PROBLEM DESCRIPTION: In the Compute event text, what causes a compute event to fire?

SELECTED TEXT:

········

Compute Event

Summary

The Compute event defines how a property value is calculated from other properties or data. Computed properties are lazily evaluated — they only recalculate when they are dirty (marked as needing recomputation). A property becomes dirty when one of its declared dependencies changes.

When does it fire?

A compute event fires when a dirty property is read (via its getter). It does not fire on every property change — only when the computed value is actually needed.

Get property → Is dirty? → Yes → Run Compute → Return new value
                         → No  → Return cached value

Syntax

salesOrderDetail.Compute(d => d.TotalPrice)
    .From(d => d.Quantity * d.UnitPrice)

········

DATASET CONTENT:
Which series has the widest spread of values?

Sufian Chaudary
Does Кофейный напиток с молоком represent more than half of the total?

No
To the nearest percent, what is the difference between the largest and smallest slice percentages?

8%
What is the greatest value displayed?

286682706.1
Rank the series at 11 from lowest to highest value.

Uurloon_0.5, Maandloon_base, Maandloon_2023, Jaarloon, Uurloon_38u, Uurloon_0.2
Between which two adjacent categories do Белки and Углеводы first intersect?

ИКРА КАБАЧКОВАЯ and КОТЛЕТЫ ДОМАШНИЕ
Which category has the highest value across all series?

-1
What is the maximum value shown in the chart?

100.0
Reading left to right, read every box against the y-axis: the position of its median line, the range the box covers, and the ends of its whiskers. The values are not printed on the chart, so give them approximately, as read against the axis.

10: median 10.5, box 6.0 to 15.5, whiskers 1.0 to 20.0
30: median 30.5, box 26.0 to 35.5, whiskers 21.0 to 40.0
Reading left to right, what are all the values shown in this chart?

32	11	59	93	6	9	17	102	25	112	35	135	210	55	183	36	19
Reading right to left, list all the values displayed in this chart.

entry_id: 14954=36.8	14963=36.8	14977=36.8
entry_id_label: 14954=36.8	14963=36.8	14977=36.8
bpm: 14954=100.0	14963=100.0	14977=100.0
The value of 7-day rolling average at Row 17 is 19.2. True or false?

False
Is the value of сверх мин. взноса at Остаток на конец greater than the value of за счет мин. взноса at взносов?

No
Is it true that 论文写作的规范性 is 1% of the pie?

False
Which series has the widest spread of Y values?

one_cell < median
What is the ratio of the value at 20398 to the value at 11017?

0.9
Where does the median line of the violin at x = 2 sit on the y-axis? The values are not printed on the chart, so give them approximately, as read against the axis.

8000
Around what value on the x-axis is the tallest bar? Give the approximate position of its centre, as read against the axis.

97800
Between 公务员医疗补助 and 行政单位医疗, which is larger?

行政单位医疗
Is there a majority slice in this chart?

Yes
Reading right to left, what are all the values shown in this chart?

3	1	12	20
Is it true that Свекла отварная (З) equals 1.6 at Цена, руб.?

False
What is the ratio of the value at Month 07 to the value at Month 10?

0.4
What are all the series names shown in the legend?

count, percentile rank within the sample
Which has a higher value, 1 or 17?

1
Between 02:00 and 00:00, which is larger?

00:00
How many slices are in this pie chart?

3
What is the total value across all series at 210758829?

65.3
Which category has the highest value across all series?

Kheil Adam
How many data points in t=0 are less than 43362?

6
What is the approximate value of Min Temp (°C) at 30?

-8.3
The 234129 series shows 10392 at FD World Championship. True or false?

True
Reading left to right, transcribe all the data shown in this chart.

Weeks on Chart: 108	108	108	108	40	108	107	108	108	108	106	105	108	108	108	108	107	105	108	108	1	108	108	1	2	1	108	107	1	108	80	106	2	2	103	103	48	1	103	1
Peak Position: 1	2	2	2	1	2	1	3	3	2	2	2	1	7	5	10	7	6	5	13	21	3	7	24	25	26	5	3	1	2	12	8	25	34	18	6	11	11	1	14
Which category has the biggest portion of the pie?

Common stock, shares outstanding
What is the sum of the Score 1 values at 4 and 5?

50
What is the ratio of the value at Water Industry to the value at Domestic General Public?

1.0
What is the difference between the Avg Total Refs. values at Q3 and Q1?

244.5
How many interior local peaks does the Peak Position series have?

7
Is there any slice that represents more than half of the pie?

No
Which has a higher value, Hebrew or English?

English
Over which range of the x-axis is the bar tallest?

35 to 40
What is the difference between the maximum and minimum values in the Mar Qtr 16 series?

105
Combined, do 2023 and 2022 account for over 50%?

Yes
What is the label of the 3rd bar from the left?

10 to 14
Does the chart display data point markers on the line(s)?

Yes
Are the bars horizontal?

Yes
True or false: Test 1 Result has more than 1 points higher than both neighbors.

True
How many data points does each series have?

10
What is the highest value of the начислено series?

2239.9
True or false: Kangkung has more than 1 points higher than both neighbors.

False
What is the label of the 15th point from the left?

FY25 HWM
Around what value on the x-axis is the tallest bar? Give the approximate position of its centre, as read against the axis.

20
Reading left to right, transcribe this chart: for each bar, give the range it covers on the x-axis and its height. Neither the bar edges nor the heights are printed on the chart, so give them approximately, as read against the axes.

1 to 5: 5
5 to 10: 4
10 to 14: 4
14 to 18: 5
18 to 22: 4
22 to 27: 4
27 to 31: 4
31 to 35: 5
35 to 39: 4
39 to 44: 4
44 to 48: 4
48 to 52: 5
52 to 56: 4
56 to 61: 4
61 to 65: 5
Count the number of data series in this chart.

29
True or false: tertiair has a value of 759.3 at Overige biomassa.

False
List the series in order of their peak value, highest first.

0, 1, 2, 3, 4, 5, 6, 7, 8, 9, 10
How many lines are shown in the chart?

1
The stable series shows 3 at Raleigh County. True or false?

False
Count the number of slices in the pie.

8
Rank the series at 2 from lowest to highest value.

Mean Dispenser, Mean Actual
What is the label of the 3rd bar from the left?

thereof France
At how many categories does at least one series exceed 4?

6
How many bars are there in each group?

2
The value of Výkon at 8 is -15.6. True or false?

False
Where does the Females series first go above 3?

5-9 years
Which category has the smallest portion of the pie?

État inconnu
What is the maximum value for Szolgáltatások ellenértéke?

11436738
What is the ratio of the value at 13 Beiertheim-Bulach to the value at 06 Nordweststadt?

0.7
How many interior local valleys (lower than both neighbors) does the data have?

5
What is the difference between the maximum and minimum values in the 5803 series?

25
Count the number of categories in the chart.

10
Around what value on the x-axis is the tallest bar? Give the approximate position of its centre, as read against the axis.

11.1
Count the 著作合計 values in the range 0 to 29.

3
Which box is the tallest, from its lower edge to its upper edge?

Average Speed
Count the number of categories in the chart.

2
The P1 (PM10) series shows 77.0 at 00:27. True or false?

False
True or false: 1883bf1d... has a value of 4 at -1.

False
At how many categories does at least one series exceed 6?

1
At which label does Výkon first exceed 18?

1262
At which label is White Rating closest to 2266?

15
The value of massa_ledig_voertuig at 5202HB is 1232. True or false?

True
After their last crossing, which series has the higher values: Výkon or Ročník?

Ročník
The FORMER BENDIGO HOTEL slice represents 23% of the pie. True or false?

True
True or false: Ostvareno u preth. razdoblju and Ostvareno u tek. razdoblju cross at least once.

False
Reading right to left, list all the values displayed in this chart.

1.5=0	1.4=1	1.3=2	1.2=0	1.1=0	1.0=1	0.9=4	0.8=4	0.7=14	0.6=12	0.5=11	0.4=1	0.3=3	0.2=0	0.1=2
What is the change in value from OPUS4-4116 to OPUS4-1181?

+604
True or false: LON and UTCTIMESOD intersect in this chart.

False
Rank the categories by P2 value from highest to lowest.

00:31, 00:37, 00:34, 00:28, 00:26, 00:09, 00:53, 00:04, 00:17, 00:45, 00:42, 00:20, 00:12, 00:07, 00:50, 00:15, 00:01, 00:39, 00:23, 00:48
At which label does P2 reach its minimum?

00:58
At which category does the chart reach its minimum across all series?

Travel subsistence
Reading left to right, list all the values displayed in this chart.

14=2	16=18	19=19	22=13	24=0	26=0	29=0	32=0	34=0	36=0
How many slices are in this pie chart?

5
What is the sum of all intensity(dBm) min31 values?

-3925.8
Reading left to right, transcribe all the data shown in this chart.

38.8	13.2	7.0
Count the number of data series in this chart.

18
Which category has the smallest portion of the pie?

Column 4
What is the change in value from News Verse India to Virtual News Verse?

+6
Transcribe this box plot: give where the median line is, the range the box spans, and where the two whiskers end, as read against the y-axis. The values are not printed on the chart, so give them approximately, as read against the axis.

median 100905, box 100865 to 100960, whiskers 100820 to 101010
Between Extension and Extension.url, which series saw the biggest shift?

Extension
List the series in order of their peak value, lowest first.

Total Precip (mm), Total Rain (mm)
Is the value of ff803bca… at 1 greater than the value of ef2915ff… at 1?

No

········

ANSWER TO THIS PROBLEM: A compute event fires when a dirty property is read through its getter.